Currently, Canada has three Immigration Holding Centres: one in Vancouver, Toronto and Laval. When migrants arrive in other cities, they may be incarcerated in regular provincial and municipal prisons.
A growing body of evidence proves that detention can have severe and permanent mental health consequences on migrants. Pregnant women and children are particularly at risk. This is why hundreds of health professionals from across Canada have signed an open letter against Bill C-4, calling upon Members of Parliament to pay attention to history: “As clinicians, we see cases in which even short detention in Canada has long-lasting effects, especially on children…But the most striking evidence comes from Australia, which from 1999 to 2008 had policies very similar to those proposed in Bill C4. The results were disastrous. Women who gave birth during detention were often too depressed to adequately care for their babies. Young children frequently had developmental delays, major attachment problems, bedwetting, and nightmares. Many older children became severely depressed and would repeatedly self-harm and attempt suicide. Mental health problems often persisted even after release. One Australian study examined adult refugee claimants who had been detained for over 6 months and then granted temporary status. Three years post-release, the majority was still clinically depressed and had numerous post-traumatic symptoms such as intrusive, distressing flashbacks about detention.”

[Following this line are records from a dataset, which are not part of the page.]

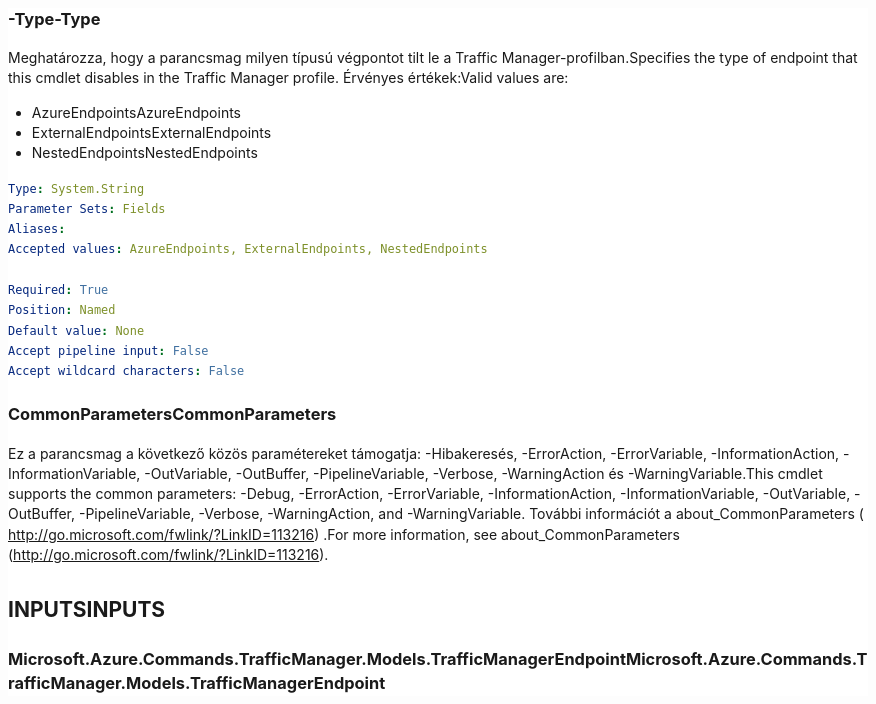 ### <span data-ttu-id="436eb-132">-Type</span><span class="sxs-lookup"><span data-stu-id="436eb-132">-Type</span></span>
<span data-ttu-id="436eb-133">Meghatározza, hogy a parancsmag milyen típusú végpontot tilt le a Traffic Manager-profilban.</span><span class="sxs-lookup"><span data-stu-id="436eb-133">Specifies the type of endpoint that this cmdlet disables in the Traffic Manager profile.</span></span>
<span data-ttu-id="436eb-134">Érvényes értékek:</span><span class="sxs-lookup"><span data-stu-id="436eb-134">Valid values are:</span></span> 

- <span data-ttu-id="436eb-135">AzureEndpoints</span><span class="sxs-lookup"><span data-stu-id="436eb-135">AzureEndpoints</span></span>
- <span data-ttu-id="436eb-136">ExternalEndpoints</span><span class="sxs-lookup"><span data-stu-id="436eb-136">ExternalEndpoints</span></span>
- <span data-ttu-id="436eb-137">NestedEndpoints</span><span class="sxs-lookup"><span data-stu-id="436eb-137">NestedEndpoints</span></span>

```yaml
Type: System.String
Parameter Sets: Fields
Aliases:
Accepted values: AzureEndpoints, ExternalEndpoints, NestedEndpoints

Required: True
Position: Named
Default value: None
Accept pipeline input: False
Accept wildcard characters: False
```

### <span data-ttu-id="436eb-138">CommonParameters</span><span class="sxs-lookup"><span data-stu-id="436eb-138">CommonParameters</span></span>
<span data-ttu-id="436eb-139">Ez a parancsmag a következő közös paramétereket támogatja: -Hibakeresés, -ErrorAction, -ErrorVariable, -InformationAction, -InformationVariable, -OutVariable, -OutBuffer, -PipelineVariable, -Verbose, -WarningAction és -WarningVariable.</span><span class="sxs-lookup"><span data-stu-id="436eb-139">This cmdlet supports the common parameters: -Debug, -ErrorAction, -ErrorVariable, -InformationAction, -InformationVariable, -OutVariable, -OutBuffer, -PipelineVariable, -Verbose, -WarningAction, and -WarningVariable.</span></span> <span data-ttu-id="436eb-140">További információt a about_CommonParameters ( http://go.microsoft.com/fwlink/?LinkID=113216) .</span><span class="sxs-lookup"><span data-stu-id="436eb-140">For more information, see about_CommonParameters (http://go.microsoft.com/fwlink/?LinkID=113216).</span></span>

## <span data-ttu-id="436eb-141">INPUTS</span><span class="sxs-lookup"><span data-stu-id="436eb-141">INPUTS</span></span>

### <span data-ttu-id="436eb-142">Microsoft.Azure.Commands.TrafficManager.Models.TrafficManagerEndpoint</span><span class="sxs-lookup"><span data-stu-id="436eb-142">Microsoft.Azure.Commands.TrafficManager.Models.TrafficManagerEndpoint</span></span>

Apparently, Kenney has a very different understanding of what detention can be like for migrants. In a September Op Ed to the National Post, he wrote: “Temporary detention means that people fleeing brutal persecution will be safe, with access to generous food, housing and medical care while their refugee claims are heard swiftly — within three months after arrival under forthcoming changes to our asylum system#.” As if forced detention in holding centres or prisons were a legitimate form of housing, and a blessing at that.
To add insult to injury, designated foreign nationals will be denied the right to appeal their refugee claim if it is rejected. A refugee claim decision can be a mater of life or death. The Canadian immigration system is far from perfect. Saying yes to Bill C-4 would mean saying yes to deporting people to countries where they may be tortured, raped, or killed.
Under Bill C-4, designated foreign nationals will also be barred from applying for permanent residency for a period of five years after having been recognized as a convention refugee. For five years, they will remain in limbo, barred from applying to be reunited with their family. During this time, Canada will also refuse to issue a travel document to designated foreign nationals recognized as refugees. This is a blatant violation of article 28 of the Refugee Convention, which clearly states that governments must issue a travel document to refugees in order to allow them to travel outside of the country.
Article 31 of the UN Convention on the rights of the child states that governments should not punish refugees for illegal entry. Often, refugees don’t have a choice: they are fleeing for their lives! And even if people are not fleeing for their lives, many migrants leave their countries due to situations of poverty whose roots date back to violent histories of colonialism; all reasons are legitimate. As cruel as human smuggling operations can be, this is the high price that many are willing to pay to reach safety.
April 4th marks Refugee Rights Day in Canada, commemorating the moment in history when the decision was taken that the Canadian Charter of Rights and Freedoms would apply to all people, including migrants. 2011 is also the 60th anniversary of the Refugee Convention. It will indeed be a bittersweet day if the Conservatives succeed in convincing Canadians that violating migrant rights is the solution to preventing abuses in human smuggling operations.